国は、加齢により心身機能に衰えが出てくる(フレイル状態)後期高齢者の支援を両者が共同して実施し、元気な高齢者を増やしていこうという取組案を、第116回社会保障審議会医療保険部会(*1)で固めた。
今回はこの元気な高齢者を増やし、健康寿命を引き上げる取組について考察したい。

(*1)高齢者の保健事業と介護予防の一体的な実施に関する有識者会議 報告書について
https://www.mhlw.go.jp/content/12601000/000437250.pdf

介護予防の新事業、枠組み固まる 市町村が展開 専門職を置きサロンを高機能化
今後の最重要課題と位置づける健康寿命の延伸に向けた具体策の1つだ。もっと効率的で高い成果の出る仕組みに改良する狙いがある。

厚生労働省は6日、介護保険の介護予防と医療保険の保健事業を一体的に行う新たな取り組みのスキームを固めた。住民と距離が近い市町村が実施主体となり、地域支援事業の“通いの場”で専門職によるフレイル対策なども併せて展開していく。後期高齢者医療制度の保険者(広域連合)や国が費用を出し、保健師や管理栄養士、歯科衛生士などの配置を実現する。よりシームレスなデータの共有や課題の整理が可能となるよう、ルールを見直して保険者どうしの情報連携の自由度も高める。

社会保障審議会・医療保険部会の会合で提案し、委員から大筋で了承を得た。近く介護保険部会にも報告して正式に決める。来年の通常国会に関連法の改正案を提出する予定。スムーズにいけば2020年度から本格的に推進できるようになる。

介護予防には医療の視点が欠けている一方で、保健事業は健診ばかりで社会参加の要素が乏しい − 。厚労省の問題意識だ。制度間の縦割りで別々に進められている現状は、貴重な地域資源を有効に活かすという観点からも好ましくないとみている。両者をうまく結合させ、ウィークポイントをお互いに補い合う形で合理化を図ろうと、有識者会議を設けて9月から検討を重ねてきていた。

厚労省は部会で有識者会議のレポートを説明。これを受けた委員からは、現場に無理が生じないようにフォローしつつ展開するよう求める声があがった。

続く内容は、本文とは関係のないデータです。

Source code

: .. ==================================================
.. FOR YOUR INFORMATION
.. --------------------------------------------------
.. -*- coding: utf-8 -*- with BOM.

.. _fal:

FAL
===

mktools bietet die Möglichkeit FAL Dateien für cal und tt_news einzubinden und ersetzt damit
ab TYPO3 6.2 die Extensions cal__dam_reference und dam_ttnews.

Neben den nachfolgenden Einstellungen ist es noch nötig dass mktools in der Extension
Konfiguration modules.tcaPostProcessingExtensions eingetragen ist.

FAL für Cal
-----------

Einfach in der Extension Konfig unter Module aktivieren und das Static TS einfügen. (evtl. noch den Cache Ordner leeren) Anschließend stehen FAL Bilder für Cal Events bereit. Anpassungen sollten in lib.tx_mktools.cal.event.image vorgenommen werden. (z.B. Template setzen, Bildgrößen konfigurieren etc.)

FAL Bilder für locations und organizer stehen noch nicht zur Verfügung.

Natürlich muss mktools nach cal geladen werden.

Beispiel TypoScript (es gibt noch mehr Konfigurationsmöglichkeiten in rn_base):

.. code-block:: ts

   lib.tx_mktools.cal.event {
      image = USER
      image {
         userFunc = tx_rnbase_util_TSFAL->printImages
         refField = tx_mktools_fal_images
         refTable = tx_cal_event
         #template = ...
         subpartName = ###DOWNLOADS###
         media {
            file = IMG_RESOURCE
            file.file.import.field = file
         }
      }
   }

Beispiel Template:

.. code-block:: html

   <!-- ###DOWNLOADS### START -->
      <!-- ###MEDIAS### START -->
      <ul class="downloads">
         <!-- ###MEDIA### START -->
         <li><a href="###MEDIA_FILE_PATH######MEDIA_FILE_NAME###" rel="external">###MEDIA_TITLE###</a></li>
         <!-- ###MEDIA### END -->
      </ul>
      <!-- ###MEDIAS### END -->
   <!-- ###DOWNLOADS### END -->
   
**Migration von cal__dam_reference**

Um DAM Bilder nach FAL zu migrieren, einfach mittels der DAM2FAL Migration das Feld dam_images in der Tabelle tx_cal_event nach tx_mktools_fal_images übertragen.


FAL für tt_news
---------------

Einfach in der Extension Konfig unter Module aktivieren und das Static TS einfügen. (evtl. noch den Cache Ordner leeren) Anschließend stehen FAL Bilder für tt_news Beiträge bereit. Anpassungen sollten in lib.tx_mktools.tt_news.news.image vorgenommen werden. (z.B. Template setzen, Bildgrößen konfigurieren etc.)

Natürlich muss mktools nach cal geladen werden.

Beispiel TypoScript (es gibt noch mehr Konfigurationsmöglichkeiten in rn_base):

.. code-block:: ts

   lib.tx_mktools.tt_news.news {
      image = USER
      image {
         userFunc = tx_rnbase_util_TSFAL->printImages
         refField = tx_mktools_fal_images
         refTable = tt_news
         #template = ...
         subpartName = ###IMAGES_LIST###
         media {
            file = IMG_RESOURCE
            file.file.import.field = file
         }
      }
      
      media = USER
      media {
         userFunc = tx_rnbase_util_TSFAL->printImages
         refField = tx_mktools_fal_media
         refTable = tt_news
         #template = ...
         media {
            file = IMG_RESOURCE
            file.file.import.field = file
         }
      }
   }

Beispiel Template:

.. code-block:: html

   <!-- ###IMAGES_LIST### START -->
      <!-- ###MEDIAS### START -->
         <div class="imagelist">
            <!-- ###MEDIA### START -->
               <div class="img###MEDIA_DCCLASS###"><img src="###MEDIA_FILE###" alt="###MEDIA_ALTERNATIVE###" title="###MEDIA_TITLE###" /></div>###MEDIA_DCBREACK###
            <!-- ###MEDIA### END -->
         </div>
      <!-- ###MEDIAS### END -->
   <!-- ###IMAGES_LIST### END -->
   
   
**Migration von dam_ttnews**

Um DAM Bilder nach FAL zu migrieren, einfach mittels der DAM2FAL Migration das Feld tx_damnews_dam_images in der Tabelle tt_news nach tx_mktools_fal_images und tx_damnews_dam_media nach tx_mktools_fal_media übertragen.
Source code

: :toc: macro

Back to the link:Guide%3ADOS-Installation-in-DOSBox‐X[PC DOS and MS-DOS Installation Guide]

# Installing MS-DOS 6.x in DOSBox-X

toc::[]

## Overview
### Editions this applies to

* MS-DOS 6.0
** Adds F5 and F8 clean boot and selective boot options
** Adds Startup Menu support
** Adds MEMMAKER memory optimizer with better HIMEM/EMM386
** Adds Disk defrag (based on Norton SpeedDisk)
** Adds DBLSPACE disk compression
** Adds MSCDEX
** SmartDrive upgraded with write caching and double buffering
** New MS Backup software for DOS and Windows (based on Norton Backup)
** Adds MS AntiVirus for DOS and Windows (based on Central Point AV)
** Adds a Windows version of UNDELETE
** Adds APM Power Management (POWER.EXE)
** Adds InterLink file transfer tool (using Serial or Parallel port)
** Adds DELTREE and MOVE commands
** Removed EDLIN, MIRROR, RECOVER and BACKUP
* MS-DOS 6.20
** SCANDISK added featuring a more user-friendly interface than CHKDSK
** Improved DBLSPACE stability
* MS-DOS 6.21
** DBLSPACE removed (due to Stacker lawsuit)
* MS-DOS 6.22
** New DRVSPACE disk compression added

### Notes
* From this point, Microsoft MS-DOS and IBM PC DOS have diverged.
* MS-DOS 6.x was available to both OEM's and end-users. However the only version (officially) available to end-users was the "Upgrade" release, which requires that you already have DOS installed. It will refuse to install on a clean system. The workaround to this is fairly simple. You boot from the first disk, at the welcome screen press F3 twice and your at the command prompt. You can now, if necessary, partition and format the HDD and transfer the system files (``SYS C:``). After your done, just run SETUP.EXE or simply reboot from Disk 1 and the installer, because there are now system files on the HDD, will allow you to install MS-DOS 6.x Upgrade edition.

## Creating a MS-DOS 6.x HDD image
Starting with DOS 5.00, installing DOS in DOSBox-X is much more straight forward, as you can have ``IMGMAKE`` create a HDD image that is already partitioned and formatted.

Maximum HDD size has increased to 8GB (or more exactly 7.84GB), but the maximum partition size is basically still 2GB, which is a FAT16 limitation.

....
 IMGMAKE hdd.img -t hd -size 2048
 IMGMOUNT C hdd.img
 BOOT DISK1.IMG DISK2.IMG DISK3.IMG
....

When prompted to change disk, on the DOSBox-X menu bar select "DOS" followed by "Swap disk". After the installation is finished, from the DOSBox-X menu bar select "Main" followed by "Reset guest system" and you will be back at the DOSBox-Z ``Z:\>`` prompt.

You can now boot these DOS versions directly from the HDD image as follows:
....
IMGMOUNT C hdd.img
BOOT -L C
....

新たな取り組みの表舞台は地域支援事業の“通いの場”だ。コミュニケーションや体操・運動といった従来のメニューに加え、病気の予防、重症化の防止、口腔ケア、栄養指導、健康相談なども盛り込んで高機能化を進める。身近な地域で必要なサービスをトータルで受けられる環境を作るという。専門職の配置に必要な財源は、後期高齢者医療制度の保険料などを使う。保険者間の情報連携の強化により、優先的に支援に入るべき高齢者を抽出して誘い出したり、圏域の健康課題を把握・分析したりする精度を高めていく。

https://articles.joint-kaigo.com/article-9/pg75.html

後期高齢者医療保険制度の実際

75歳の誕生日当日に切り替えられる後期高齢者医療保険制度は、各都道府県に1団体設置されている広域連合が運営している。
平成20年4月から開始されたこの制度、「高齢者の心身の特性に応じ、健康教育、健康相談、健康診査及び保健指導並びに健康管理及び疾病の予防に係る被保険者の自助努力についての支援その他の被保険者の健康の保持増進のために必要な事業を行うように努めなければならない」こととされている。(*2)

(*2)後期高齢者医療制度の保健事業について
https://www.mhlw.go.jp/file/05-Shingikai-12401000-Hokenkyoku-Soumuka/0000200932.pdf

しかし、国民健康保険の保険者であった市町村と(※厳しい財政状況を理由に平成30年4月から都道府県に変更になっている)これまで接点がなく、後期高齢者被保険者の受診状況などの情報提供が行われていなかった。

また、広域連合と市町村が主体として行う介護予防日常生活支援総合事業とのつながりもなく、広域連合が行ってきた取組は健康検診程度であったとのこと。

本当に現実に寄り添った取組案なのか

医療専門職が積極的に関与して取組に加わることは非常に効果があるが、問題は対象者と場所である。
国が今回の取組で対象としているのは、主に外来を中心とした在宅療養中の高齢者とフレイルが顕在化しつつある虚弱な高齢者である。

そして取組を行う場所を、一般介護予防事業(住民主体の通いの場)やショッピングセンターなどの生活拠点としている。
ここに疑問が湧かないだろうか。

既に在宅療養中やフレイルが顕在化している高齢者が、通いの場やショッピングセンターへ出かけられるとは考えにくい。
送迎などがあればまだ良いが、出かける支度をするだけでも大変な状態の高齢者が、果たして参加できるのであろうか。

また、閉じこもりがちな高齢者も参加が難しい。
認知症状や疾患などが原因で閉じこもっているとすれば、誰かが声を掛けて参加の場所へ連れ出さなければ参加は皆無に等しい。
しかし、声をかけてもスムーズ連れ出せるとは限らない。

健康寿命を引き上げるためには

昨今は老人世帯や独居世帯が増加している。このような世帯では、外出が非常に困難になっているのが現状だ。
今回の取組案では、医療専門職の介入も大切だが、そこに至るまでの通いを支援する者の介入が必須である。

フレイルは早期発見で改善できる可能性が高く、医療専門職からのアドバイスは皆真摯に受け止める傾向にあるので、健康寿命を引き上げる効果も期待できると予測する。
気軽に医療専門職と関わりを持てる場の提供は非常に良いが、国と広域連合が予定している高齢者の健康状態に即した効果的な取組が、一人歩きしないことを願う。